Nothing was simple, neither three days earlier in Rouen against Belgium (79-63) and even less against the Finns in the wolves’ den. The France team got off to a very average start to its 2027 World Cup qualifying campaign with only one victory and one defeat. She lost in Espoo in the suburbs of Helsinki without one being able to say that it was undeserved.
To avoid being frightened, we will have to win twice during the next international window at the end of February and the beginning of March in a double confrontation against Hungary. While waiting for that of July, the return of some hoped-for NBA stars to play again against the Belgians at home and the Finns in Pau.
In the meantime, there is no fire yet in the Finnish lakes but the 2027 World Cup and by extension, the Los Angeles Olympic Games are still far away for the basketball Blues.
Above all, we must forget during these windows that France is a double finalist in the Olympic Games. It’s not the same team, nor the same context. It presents itself without an NBA or Euroleague player and it once again becomes a team that is not sure of anything.
In front of 7,000 Finnish fans for a game dressed as wolves, the nickname of their national team, Freddy Fauthoux’s Blues did not even end a strange series.
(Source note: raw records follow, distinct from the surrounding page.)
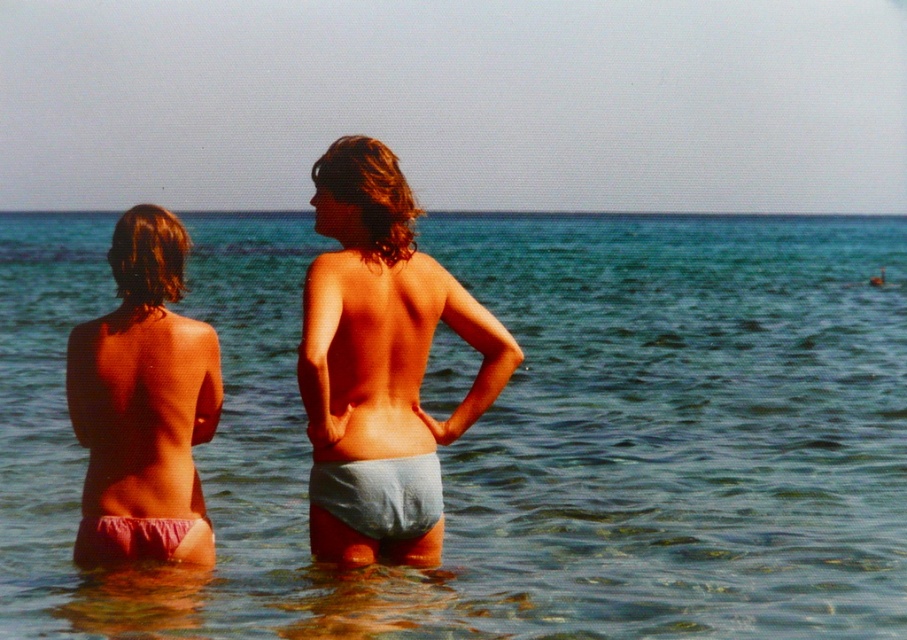
Who is positioned more to the left, clear blue water at center or pink fabric bikini bottom at left?

pink fabric bikini bottom at left is more to the left.

Can you confirm if clear blue water at center is wider than pink fabric bikini bottom at left?

Yes, clear blue water at center is wider than pink fabric bikini bottom at left.

Find the location of a particular element. clear blue water at center is located at coordinates (511, 435).

You are a GUI agent. You are given a task and a screenshot of the screen. Output one action in this format:
    pyautogui.click(x=<x>, y=<y>)
    Task: Click on the clear blue water at center
    The image size is (907, 640).
    Given the screenshot: What is the action you would take?
    pyautogui.click(x=511, y=435)

Does light blue fabric shorts at center lie behind pink fabric bikini at lower left?

No, light blue fabric shorts at center is in front of pink fabric bikini at lower left.

Is point (428, 528) farther from camera compared to point (91, 525)?

Yes, point (428, 528) is behind point (91, 525).

Where is `light blue fabric shorts at center`? light blue fabric shorts at center is located at coordinates (379, 358).

Between point (788, 378) and point (109, 531), which one is positioned in front?

Point (109, 531) is in front.

From the picture: Measure the distance between clear blue water at center and pink fabric bikini at lower left.

The distance of clear blue water at center from pink fabric bikini at lower left is 17.51 meters.

Image resolution: width=907 pixels, height=640 pixels. Identify the location of clear blue water at center. (511, 435).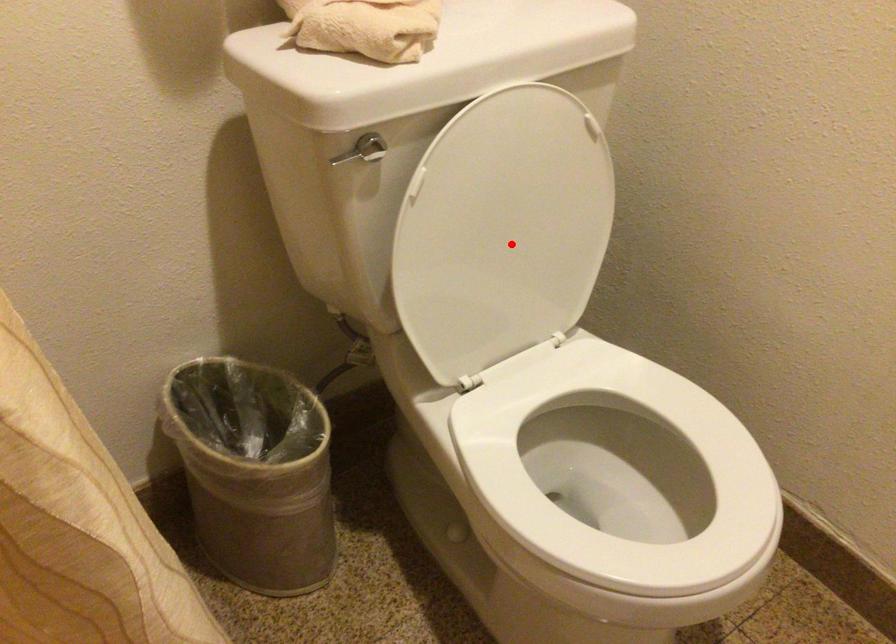
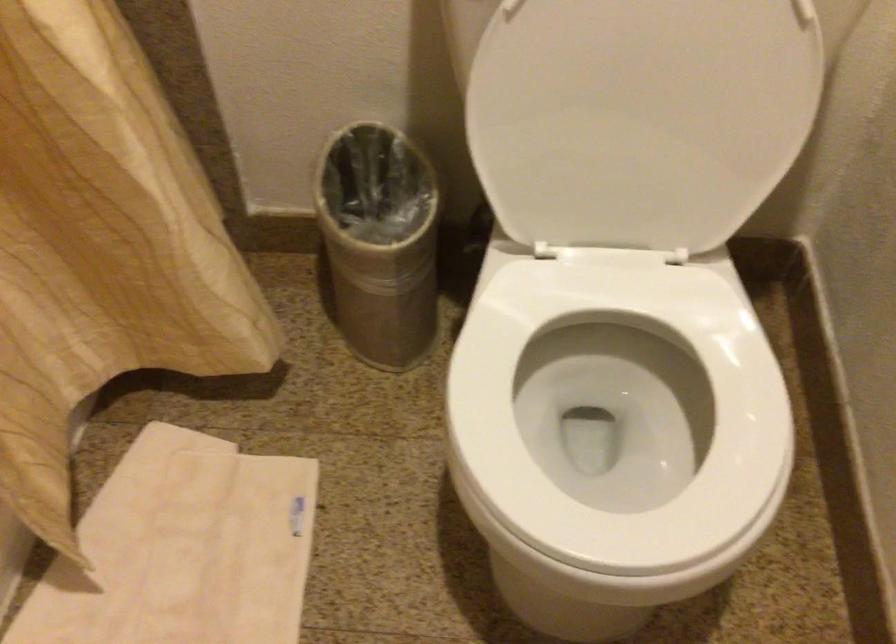
The point at the highlighted location is marked in the first image. Where is the corresponding point in the second image?

(640, 118)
France has not won in Finland since 1988 and had 4 defeats in a row there. The counter rose to five on December 1st.
As in Rouen, the French were messy, clumsy at free throws, not always inspired in their choice or in defense. Faced with a semi-finalist team in the last Euro, who beat Serbia in the quarter-final and who presented themselves with almost the same squad, the Blues were disappointing.
Beaten on Friday by Hungary (89-82), the Finns had to win at all costs. They were led by an old acquaintance of French basketball, Mikael Jantunen, French champion in the spring with Paris Basketball.
Of course, the Blues led the score almost all the time but the Finns were never left behind. They remained in the blind spot, always ready to rush to the right to pass in front. The gap never went above 10 points ahead. Until the start of the last quarter, France led but it cracked in the last 10 minutes, too clumsy and crumbly. She was punished, she punished herself a little.
Andrew Albicy, who we will never see again in the blue jersey after his 110th, dreamed of one last, more beautiful outing in his wife’s country. His Blues did not offer him.